**PROBLEM SET**
A) From the text about Dick's meetings with Kennedy, copy the passage that begins at "I’m not sure" and stops after "President Richard Nixon.", switching "Room 362" to "Room 412".
B) In the text about Dick's meetings with Kennedy, shorten the paragraph beginning "Kennedy remained standing" to two or three sentences that keep its main facts.
C) Continue the text about Dick's meetings with Kennedy from its last sentence.

───── PAGE TEXT ─────

Dick only had a vague memory of a chilly spring day and trudging up three flights of stairs to a cramped, shabby apartment at 122 Bowdoin Street in Boston. This tiny apartment—across from the State House and next to the Bellevue Hotel where local politicians gathered—had been Kennedy’s official Boston residence since his first run for Congress twelve years earlier. An outer room was crowded with local politicians and lobbyists. After twenty minutes, Kennedy’s aide, Frank Morrissey, showed Sumner and Dick into an adjacent room, where Kennedy greeted Sumner warmly and shook Dick’s hand.

I understand you’re going to work for Frankfurter,” Kennedy said, and then with a shrug and faint smile, added, “He’s not my greatest fan.”

“Kennedy remained standing,” Dick told me, “and so, of course, did we. Then, with a skill that did not signal dismissal though indeed that’s exactly what it was, Kennedy waved to a small group of men Morrissey was bringing into the room. Almost simultaneously, Morrissey reached for Sumner’s arm to escort us to the door. But before we left, Kennedy took my hand a second time and, meeting my eyes, said simply, ‘I’ll be looking for people in January once I finish my reelection campaign. Come and see me.’ We weren’t in there very long.”

Dick’s description reminded me of Theodore Roosevelt’s rapid-fire meetings with visitors when he was governor. It was said that his stately desk might well have been removed altogether for he was always standing, receiving and dismissing record numbers of visitors so adroitly that each person somehow felt he had truly and personally engaged with him.

A few days after the Bowdoin Street encounter, Dick wrote George Cuomo:

I recently had an interesting meeting with Senator Kennedy when he was in Boston. He intimated strongly that he would like to have me come to work for him next January after he finishes running for re-election for the Senate.

However, even if he wants me to work—and this is not at all certain—I am not sure. Work for him, no matter how interesting, is bound to be a sort of dead end for one so young.

“A dead end? So you thought, at twenty-six, you’d be stuck in some sort of Senate cubicle forever?” I asked.

I’m not sure what I thought. Only that there was nothing intoxicating about the senator or his confining quarters. The size and impression of the place should have no bearing on the size of its occupant—but of course it does.”

JANUARY 1959

After the dust of the Senate reelection campaign had settled, Dick followed up on Kennedy’s invitation. Kennedy had been reelected by a historic, whopping 73 percent of the vote. This second meeting took place not in the cramped Bowdoin Street apartment above a cobbler’s shop, but in the grand and formal setting of the Old Senate Office Building. The senator’s office, Room 362, was across the hall from the Senate office of Vice President Richard Nixon.

───── SOURCE MATERIAL ─────

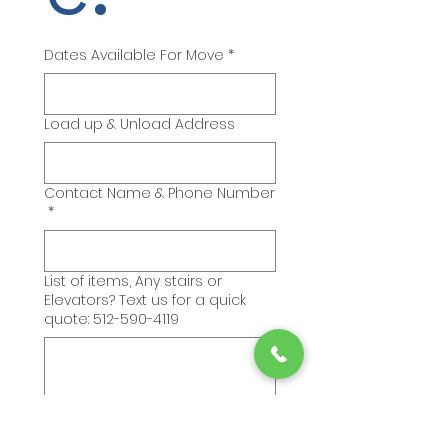
Dates Available For Move
*
Load up & Unload Address
Contact Name & Phone Number
*
List of items, Any stairs or
Elevators? Text us for a quick
quote: 512-590-4119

─────

**RESULTS IN ORDER**
A)
I’m not sure what I thought. Only that there was nothing intoxicating about the senator or his confining quarters. The size and impression of the place should have no bearing on the size of its occupant—but of course it does.”

JANUARY 1959

After the dust of the Senate reelection campaign had settled, Dick followed up on Kennedy’s invitation. Kennedy had been reelected by a historic, whopping 73 percent of the vote. This second meeting took place not in the cramped Bowdoin Street apartment above a cobbler’s shop, but in the grand and formal setting of the Old Senate Office Building. The senator’s office, Room 412, was across the hall from the Senate office of Vice President Richard Nixon.

B) Kennedy stayed on his feet, so Dick and Sumner did too, and he then signaled a smooth dismissal by waving to a small group of men Morrissey was bringing in while Morrissey took Sumner's arm to lead them out. Before they left, Kennedy shook Dick's hand a second time and said he would be looking for people in January once his reelection campaign was over and that Dick should come see him. The meeting was brief.

C)
“I don’t know,” Dick told me, “whether it was the regal Old Senate Office Building, Kennedy’s resounding reelection to the Senate, or the crackling electricity generated by his impending presidential bid, but the atmosphere that day was charged.”

After passing the hive of activity surrounding the secretarial desks—clacking typewriters, ringing phones, competing voices—Dick was guided into the relative tranquility of Kennedy’s inner office. This time, Kennedy rose from behind his desk to shake hands and ushered Dick to a leather chair opposite the desk. This was not simply a Teddy Roosevelt meet-and-greet.

“He seemed different, more impressive,” Dick recalled. “He asked me all kinds of questions about my experience at Harvard Law School, about my work on the court, reiterating that Justice Frankfurter was not one of his supporters.”

Dick wisely chose not to enter into a conversation about the Justice. He knew that Frankfurter despised Kennedy’s father, Joe, believing him an anti-Semitic Nazi appeaser during the early days of World War II. Frankfurter considered young Kennedy a lightweight.

“The conversation lasted twenty minutes or so. It was genial. He was sizing me up. His curiosity felt genuine. I didn’t feel uncomfortable. I doubt I had grown much in size since the first meeting, but I felt certain that he had. The strongest impression he made was of a powerful, disciplined ambition.”

“Were you projecting all this on him, imagining him as president,” I wondered, “or was it actually emanating from him?”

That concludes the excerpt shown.